Construct a $\vartriangle ABC$ in which $CA= 6\ cm$, $AB= 5\ cm$ and $\angle BAC= 45^{o}$, Then construct a triangle whose sides are $\frac {3}{5}$ of the corresponding sides of ABC.

Given: $CA= 6\ cm$, $AB= 5\ cm$ and $\angle BAC= 45^{o}$,

To do: To construct a $\vartriangle ABC$ in which $CA= 6\ cm$, $AB= 5\ cm$ and $\angle BAC= 45^{o}$, Then To construct a triangle whose sides are $\frac {3}{5}$ of the corresponding sides of ABC.

1. Draw AB=5 cm. With A as center, draw $\angle BAC= 45^{o}$. Join BC. ABC is thus formed.
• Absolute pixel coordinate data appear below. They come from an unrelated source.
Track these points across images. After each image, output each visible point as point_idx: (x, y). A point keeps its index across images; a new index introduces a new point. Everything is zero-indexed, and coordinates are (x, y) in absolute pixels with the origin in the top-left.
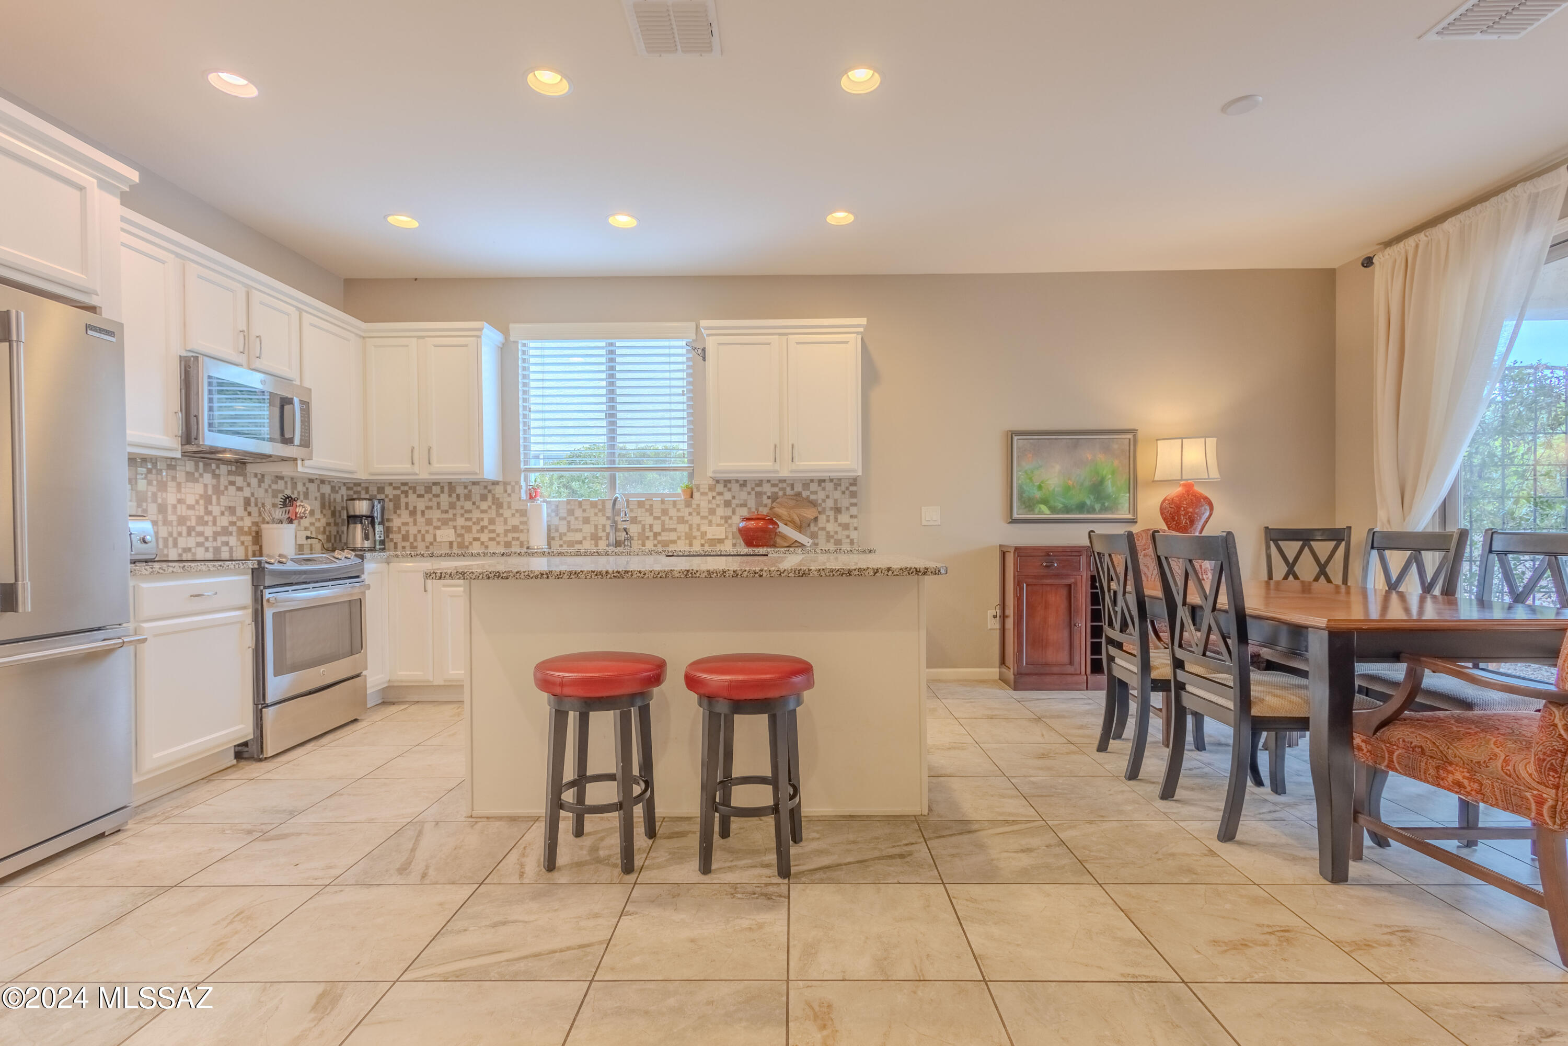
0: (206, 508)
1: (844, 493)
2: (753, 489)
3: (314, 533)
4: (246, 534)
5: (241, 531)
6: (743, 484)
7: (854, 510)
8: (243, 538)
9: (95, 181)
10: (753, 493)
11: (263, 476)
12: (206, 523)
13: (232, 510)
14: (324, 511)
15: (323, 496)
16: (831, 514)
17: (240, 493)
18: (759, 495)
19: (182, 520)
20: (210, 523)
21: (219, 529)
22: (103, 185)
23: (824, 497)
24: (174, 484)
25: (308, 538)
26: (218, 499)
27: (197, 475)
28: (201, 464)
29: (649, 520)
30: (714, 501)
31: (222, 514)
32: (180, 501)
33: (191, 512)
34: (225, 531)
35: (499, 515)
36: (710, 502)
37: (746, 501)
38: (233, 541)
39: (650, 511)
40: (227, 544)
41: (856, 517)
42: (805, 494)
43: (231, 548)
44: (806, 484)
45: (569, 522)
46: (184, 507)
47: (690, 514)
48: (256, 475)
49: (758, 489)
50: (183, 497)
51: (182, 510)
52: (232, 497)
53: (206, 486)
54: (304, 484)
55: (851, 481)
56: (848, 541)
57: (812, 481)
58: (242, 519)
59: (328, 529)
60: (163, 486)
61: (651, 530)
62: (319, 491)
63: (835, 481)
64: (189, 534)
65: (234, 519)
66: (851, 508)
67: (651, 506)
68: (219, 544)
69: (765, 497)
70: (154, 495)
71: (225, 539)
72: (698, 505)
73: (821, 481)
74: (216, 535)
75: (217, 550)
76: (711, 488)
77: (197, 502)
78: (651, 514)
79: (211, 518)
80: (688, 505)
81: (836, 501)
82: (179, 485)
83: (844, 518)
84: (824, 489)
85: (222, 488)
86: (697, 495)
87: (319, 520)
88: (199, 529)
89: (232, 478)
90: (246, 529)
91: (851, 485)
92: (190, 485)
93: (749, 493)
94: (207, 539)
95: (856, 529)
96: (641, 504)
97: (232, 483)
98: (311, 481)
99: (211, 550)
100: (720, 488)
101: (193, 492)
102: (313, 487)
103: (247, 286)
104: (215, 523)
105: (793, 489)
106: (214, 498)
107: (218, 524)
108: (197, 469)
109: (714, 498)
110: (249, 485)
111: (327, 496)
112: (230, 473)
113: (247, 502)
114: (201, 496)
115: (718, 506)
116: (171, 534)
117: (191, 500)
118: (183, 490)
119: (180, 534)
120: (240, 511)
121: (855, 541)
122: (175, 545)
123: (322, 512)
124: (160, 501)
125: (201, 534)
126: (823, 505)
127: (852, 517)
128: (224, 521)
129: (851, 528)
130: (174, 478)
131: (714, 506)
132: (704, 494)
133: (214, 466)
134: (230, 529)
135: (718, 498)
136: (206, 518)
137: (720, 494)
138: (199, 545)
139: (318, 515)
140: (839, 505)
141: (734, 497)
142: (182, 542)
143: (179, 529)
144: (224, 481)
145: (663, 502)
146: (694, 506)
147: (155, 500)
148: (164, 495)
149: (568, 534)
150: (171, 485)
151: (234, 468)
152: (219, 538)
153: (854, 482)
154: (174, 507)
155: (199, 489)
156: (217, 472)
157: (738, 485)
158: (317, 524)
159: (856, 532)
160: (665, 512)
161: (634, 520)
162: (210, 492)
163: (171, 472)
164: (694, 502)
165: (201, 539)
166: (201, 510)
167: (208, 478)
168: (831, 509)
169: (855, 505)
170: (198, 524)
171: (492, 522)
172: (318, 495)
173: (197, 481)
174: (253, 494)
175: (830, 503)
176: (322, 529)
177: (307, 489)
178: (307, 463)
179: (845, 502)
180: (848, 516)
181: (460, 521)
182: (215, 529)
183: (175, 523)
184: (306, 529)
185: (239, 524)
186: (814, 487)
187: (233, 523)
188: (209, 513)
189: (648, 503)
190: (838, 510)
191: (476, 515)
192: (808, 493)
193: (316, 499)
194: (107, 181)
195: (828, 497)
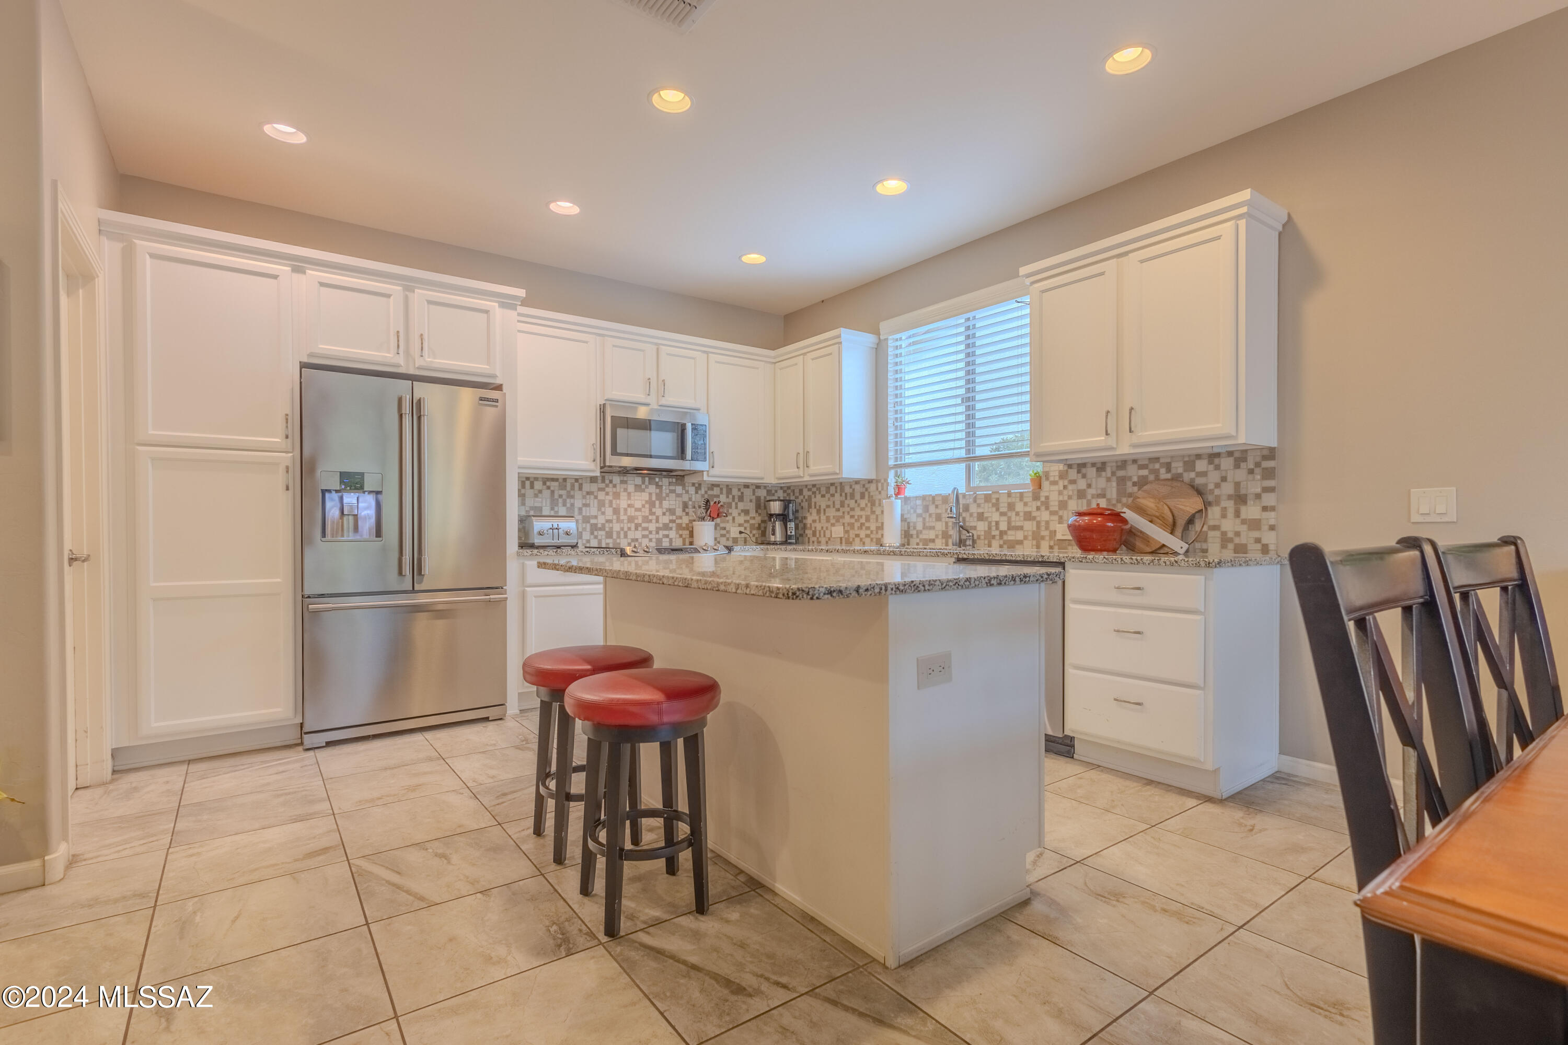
0: (650, 510)
1: (1251, 472)
2: (1113, 474)
3: (748, 529)
4: (684, 529)
5: (679, 527)
6: (1101, 467)
7: (1269, 499)
8: (681, 532)
9: (496, 305)
10: (1114, 479)
11: (700, 485)
12: (651, 521)
13: (672, 511)
14: (760, 511)
15: (758, 499)
16: (1230, 505)
17: (680, 499)
18: (1122, 481)
19: (631, 519)
20: (654, 521)
21: (661, 525)
22: (503, 305)
23: (1218, 480)
24: (625, 494)
25: (741, 532)
26: (661, 503)
27: (643, 486)
28: (647, 479)
29: (995, 517)
30: (1065, 492)
31: (664, 514)
32: (629, 506)
33: (638, 513)
34: (666, 527)
35: (873, 512)
36: (1060, 493)
37: (1104, 490)
38: (673, 534)
39: (996, 506)
40: (667, 536)
41: (1273, 509)
42: (1189, 476)
43: (671, 540)
44: (1190, 461)
45: (924, 519)
46: (633, 509)
47: (1038, 509)
48: (693, 484)
49: (1121, 473)
50: (632, 502)
51: (631, 512)
52: (671, 502)
53: (650, 494)
54: (739, 490)
55: (1266, 452)
56: (1259, 546)
57: (1199, 456)
58: (681, 518)
59: (763, 525)
60: (617, 496)
61: (997, 528)
62: (754, 494)
63: (1237, 455)
64: (636, 529)
65: (674, 518)
66: (1264, 496)
67: (998, 499)
68: (661, 536)
69: (1129, 484)
70: (611, 502)
71: (666, 532)
72: (1047, 498)
73: (1213, 457)
74: (658, 530)
75: (659, 541)
76: (1062, 476)
77: (643, 506)
78: (998, 509)
79: (654, 517)
80: (1036, 497)
81: (1237, 485)
82: (629, 494)
83: (1252, 511)
84: (1217, 467)
85: (664, 495)
86: (1045, 484)
87: (754, 518)
88: (644, 525)
89: (672, 488)
90: (684, 525)
91: (1265, 458)
92: (639, 494)
93: (1109, 480)
94: (651, 532)
95: (1272, 528)
96: (987, 498)
97: (673, 491)
98: (747, 486)
99: (654, 540)
100: (1073, 474)
101: (640, 499)
102: (748, 493)
103: (656, 344)
104: (657, 521)
105: (1169, 470)
106: (657, 503)
107: (660, 521)
108: (643, 482)
109: (1065, 487)
110: (687, 492)
111: (762, 498)
112: (670, 484)
113: (685, 506)
114: (646, 502)
115: (1070, 497)
116: (622, 529)
117: (638, 505)
118: (632, 498)
119: (629, 529)
120: (679, 512)
121: (1272, 547)
122: (626, 536)
123: (757, 512)
124: (614, 506)
125: (646, 529)
126: (1217, 492)
127: (1265, 509)
128: (665, 519)
129: (1265, 528)
130: (625, 490)
131: (1066, 498)
132: (1054, 483)
133: (657, 480)
134: (671, 525)
135: (1070, 487)
136: (650, 517)
137: (1073, 482)
138: (644, 536)
139: (753, 513)
140: (1243, 492)
141: (1089, 486)
142: (631, 535)
143: (629, 525)
144: (665, 490)
145: (1009, 495)
146: (1043, 499)
147: (611, 505)
148: (618, 501)
149: (924, 532)
150: (624, 495)
151: (674, 480)
152: (661, 532)
153: (1271, 454)
154: (626, 510)
155: (645, 496)
156: (660, 483)
157: (1094, 469)
158: (752, 522)
159: (1273, 533)
160: (1011, 506)
161: (981, 517)
162: (654, 498)
163: (625, 486)
164: (1043, 494)
165: (646, 533)
166: (646, 511)
167: (652, 489)
168: (1230, 497)
169: (1271, 490)
170: (643, 522)
171: (868, 519)
172: (753, 498)
173: (643, 491)
174: (690, 499)
175: (1228, 489)
176: (757, 525)
177: (742, 493)
178: (712, 472)
179: (1254, 486)
180: (1259, 508)
181: (847, 519)
182: (657, 525)
183: (626, 521)
184: (740, 525)
185: (678, 521)
186: (1201, 465)
187: (672, 521)
188: (652, 513)
189: (995, 496)
190: (1240, 499)
191: (858, 512)
192: (1192, 475)
193: (751, 501)
194: (507, 303)
195: (1224, 479)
2. Draw AX such that $\angle BAX$ is an acute angle.

3. Cut 5 equal arcs such that $AA_{1}=A_{1}A_{2}=A_{2}A_{3}=A_{3}A_{4}=A_{4}A_{5}$

4. Join $A_{5}$ to $B$ and draw a line through $A_{3}$ parallel to $A_{5}B$ which meets AB at B'

Here, $AB'=\frac{3}{5}AB$.

Now draw a line through $B'$ parallel to $BC$ which joins $AC$ at $C'$.

Here,

 $B'C'=\frac{3}{5}BC$ and $AC'=\frac{3}{5}AC$

Thus, $\vartriangle AB'C'$ is the required triangle.